I lit one insect repellent stake then moved it around with me as I weeded. Not a single bite for two and half hours among the tall weeds. Forecast of waves of storms Tuesday and Wednesday. Wet and overcast are not optimal conditions for the pesticide to degrade. More mosquitoes will have hatched from eggs in a few days after. So I was very surprised when I heard that buzzing before it was completely dark.
There were two 1st instar monarch caterpillars in the outdoor nursery. I overlooked them as eggs. A female monarch deposited a bunch of eggs on August 20- 3 in the nursery and about 30 I took inside. I took the pots into the garage just before the flashing yellow light and the fog came around.
A major problem- I must feed 20 caterpillars, 2nd to 5th instar. I didn’t keep enough safe, quality food inside. Good quality milkweed leaves are already hard to find at this time of the year. I did accidentally cut off an iffy stalk of milkweed while weeding. I kept it not certain if it was fungi- and disease-free. When it seemed that the four 5th instar caterpillars would finish one of the 2 small, tender milkweed cuttings before morning, I gave them the iffy milkweed.

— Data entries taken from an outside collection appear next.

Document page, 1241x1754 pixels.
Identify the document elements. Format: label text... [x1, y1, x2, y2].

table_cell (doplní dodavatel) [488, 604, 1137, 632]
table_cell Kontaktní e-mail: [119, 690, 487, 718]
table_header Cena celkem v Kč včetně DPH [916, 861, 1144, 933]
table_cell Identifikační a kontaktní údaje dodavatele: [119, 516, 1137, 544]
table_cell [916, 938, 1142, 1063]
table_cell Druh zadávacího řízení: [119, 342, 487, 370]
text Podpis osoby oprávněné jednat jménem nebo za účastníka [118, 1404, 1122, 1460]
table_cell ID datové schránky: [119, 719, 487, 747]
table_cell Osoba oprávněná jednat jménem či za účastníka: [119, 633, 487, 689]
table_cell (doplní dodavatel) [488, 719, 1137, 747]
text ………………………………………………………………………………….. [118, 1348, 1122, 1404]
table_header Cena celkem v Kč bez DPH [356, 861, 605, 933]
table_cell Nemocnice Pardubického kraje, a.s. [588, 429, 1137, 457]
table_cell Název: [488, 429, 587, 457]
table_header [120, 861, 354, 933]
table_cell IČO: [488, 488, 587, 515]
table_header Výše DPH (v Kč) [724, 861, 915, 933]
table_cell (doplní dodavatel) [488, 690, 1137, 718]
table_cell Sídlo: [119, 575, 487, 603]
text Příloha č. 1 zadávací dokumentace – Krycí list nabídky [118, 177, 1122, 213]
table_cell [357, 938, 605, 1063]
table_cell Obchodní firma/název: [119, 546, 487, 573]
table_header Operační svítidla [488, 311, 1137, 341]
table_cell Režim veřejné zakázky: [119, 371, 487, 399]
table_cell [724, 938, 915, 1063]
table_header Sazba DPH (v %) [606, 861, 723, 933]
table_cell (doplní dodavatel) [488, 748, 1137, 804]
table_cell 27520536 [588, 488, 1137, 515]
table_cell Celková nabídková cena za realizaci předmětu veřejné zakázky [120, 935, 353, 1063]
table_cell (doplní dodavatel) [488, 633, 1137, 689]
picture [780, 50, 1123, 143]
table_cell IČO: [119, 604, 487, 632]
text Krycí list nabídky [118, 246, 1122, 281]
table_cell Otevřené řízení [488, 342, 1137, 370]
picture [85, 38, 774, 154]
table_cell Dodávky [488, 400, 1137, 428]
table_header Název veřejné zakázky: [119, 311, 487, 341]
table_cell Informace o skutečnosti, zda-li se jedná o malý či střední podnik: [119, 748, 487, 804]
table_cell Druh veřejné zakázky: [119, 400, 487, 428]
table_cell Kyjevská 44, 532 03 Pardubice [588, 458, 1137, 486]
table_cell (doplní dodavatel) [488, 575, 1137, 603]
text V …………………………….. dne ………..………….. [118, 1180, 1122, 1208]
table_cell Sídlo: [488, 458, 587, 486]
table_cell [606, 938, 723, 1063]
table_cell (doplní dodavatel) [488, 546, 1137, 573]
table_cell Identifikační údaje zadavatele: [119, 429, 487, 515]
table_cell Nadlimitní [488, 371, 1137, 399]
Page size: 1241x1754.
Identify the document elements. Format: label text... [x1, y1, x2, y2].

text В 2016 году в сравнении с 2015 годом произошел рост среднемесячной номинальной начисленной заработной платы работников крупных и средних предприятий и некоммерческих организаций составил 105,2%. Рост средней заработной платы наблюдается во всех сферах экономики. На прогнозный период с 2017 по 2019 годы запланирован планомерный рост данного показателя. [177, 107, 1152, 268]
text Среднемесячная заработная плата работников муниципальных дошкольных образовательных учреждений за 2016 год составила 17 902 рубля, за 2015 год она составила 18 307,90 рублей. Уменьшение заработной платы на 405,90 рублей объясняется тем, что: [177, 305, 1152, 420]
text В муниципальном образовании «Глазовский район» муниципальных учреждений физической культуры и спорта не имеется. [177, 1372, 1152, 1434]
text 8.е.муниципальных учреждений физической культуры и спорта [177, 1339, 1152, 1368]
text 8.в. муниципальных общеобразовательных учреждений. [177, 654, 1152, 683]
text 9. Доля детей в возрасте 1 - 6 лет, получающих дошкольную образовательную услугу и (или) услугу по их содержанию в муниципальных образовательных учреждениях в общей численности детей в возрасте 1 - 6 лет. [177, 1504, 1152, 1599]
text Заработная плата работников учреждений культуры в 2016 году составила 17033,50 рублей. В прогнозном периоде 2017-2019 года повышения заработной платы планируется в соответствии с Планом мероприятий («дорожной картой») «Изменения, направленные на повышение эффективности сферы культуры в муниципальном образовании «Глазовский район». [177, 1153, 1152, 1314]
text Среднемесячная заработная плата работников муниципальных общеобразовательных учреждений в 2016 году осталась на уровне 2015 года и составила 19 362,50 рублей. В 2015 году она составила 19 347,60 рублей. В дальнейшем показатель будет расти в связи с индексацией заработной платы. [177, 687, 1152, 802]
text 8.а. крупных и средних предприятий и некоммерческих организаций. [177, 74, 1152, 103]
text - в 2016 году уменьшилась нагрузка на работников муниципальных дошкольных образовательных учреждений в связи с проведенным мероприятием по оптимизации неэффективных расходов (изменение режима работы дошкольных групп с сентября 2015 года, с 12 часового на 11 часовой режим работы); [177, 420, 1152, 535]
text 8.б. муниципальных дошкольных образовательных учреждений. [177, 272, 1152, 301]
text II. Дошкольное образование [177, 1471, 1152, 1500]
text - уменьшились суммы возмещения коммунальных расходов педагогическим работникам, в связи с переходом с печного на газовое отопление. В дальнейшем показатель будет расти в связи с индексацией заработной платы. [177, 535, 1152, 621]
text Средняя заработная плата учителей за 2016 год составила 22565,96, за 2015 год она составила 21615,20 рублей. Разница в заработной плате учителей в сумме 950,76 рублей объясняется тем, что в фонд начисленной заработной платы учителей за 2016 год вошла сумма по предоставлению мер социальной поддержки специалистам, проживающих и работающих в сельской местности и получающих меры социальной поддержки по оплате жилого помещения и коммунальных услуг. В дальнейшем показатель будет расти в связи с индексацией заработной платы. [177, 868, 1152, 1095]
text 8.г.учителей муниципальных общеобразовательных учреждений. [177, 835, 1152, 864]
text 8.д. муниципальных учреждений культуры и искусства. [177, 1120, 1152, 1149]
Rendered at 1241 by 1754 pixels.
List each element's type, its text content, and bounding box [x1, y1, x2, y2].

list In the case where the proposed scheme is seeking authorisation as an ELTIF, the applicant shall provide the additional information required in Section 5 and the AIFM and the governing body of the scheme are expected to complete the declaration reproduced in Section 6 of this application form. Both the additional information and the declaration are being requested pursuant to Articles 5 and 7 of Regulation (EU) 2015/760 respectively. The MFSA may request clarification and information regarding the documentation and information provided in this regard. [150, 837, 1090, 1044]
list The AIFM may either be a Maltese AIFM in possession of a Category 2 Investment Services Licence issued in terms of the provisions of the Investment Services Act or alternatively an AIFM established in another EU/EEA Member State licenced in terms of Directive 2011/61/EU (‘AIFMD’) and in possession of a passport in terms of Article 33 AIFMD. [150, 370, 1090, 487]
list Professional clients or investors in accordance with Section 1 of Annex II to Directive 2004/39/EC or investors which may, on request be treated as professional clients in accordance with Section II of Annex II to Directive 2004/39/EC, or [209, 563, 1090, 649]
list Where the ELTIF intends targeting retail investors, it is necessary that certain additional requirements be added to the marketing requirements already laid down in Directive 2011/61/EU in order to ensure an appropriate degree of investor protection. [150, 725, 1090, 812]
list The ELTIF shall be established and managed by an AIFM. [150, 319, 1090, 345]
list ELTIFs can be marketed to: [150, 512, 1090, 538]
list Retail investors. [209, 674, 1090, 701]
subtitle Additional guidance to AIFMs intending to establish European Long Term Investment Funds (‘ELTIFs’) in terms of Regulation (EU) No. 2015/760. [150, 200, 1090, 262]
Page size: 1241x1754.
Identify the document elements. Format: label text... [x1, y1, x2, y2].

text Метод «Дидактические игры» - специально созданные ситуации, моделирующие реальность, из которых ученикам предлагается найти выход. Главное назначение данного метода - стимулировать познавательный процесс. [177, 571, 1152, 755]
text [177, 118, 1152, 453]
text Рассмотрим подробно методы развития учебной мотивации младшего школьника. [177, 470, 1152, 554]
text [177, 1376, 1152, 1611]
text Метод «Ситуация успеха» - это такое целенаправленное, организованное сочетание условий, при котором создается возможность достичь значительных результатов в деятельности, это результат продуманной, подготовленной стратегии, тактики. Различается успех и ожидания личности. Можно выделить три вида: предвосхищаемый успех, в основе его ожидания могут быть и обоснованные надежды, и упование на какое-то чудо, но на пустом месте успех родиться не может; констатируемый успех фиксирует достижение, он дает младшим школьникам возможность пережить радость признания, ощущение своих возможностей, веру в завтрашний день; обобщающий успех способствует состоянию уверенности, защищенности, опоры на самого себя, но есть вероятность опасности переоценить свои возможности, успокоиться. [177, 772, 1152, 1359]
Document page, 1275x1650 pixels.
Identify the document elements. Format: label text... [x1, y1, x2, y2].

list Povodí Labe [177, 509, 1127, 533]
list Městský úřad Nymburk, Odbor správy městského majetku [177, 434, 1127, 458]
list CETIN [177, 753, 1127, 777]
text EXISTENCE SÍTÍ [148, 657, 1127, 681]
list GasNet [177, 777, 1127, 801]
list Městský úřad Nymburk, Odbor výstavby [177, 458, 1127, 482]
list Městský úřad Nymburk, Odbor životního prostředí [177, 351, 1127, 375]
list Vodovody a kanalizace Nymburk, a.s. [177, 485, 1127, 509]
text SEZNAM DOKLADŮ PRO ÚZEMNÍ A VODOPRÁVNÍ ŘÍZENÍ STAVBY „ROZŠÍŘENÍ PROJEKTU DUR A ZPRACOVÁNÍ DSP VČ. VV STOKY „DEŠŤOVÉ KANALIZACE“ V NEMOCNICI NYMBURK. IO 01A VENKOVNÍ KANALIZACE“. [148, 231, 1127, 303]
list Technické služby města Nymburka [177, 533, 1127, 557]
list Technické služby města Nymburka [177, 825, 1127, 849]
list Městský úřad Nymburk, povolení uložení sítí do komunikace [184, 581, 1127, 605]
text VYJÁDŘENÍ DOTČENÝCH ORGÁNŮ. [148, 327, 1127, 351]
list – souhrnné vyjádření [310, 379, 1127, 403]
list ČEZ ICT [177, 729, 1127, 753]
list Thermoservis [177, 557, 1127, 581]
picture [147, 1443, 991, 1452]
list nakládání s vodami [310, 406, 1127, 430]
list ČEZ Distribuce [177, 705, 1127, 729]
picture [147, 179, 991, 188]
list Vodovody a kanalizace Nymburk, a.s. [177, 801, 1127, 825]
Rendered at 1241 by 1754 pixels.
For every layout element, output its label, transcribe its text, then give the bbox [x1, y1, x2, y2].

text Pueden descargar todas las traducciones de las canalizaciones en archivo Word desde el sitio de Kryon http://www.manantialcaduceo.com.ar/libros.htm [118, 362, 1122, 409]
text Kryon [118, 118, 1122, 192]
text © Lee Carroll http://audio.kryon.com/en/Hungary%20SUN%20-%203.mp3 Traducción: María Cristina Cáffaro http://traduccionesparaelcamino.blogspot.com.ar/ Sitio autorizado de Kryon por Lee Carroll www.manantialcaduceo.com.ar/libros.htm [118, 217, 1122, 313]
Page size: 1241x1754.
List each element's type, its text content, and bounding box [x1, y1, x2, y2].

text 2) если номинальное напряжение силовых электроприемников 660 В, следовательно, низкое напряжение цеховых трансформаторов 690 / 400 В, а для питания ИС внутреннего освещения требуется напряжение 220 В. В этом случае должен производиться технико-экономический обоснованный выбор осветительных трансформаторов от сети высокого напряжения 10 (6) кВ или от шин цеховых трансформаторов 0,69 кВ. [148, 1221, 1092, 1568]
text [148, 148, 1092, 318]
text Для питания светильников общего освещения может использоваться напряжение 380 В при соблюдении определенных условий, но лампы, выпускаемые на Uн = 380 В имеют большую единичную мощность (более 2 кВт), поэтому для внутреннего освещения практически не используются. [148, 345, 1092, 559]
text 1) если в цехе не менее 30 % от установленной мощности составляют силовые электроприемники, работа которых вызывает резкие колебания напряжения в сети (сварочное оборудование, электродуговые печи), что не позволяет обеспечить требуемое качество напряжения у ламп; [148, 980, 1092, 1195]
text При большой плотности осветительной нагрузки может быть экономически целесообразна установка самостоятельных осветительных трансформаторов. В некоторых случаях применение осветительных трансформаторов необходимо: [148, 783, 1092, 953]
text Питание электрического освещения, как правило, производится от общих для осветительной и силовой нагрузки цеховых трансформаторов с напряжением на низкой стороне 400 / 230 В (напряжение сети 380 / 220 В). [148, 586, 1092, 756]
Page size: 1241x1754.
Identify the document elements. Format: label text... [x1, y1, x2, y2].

Lonely Firefly (aka lightning bug)
During the past few nights, there was one firefly signaling its existence. None of its kind replied. Firefly season was July. I prefer their gentle, quiet, random sparkling in the dark much more than violent, house-rattling, ostentatious fireworks. It showed up late but I welcomed it. It was wafting and flashing in the backyard when the truck came. Afterwards, no sign of it. Another non-target victim?
All four 5th instar caterpillars ate from the iffy milkweed and they are sill alive. About half an inch of rain came down in the morning. I had to take a few milkweed cuttings, hoping that the rain might wash off the pesticide residue, additional rinsing by me and some time under CFL light would make these safe to eat. We will see.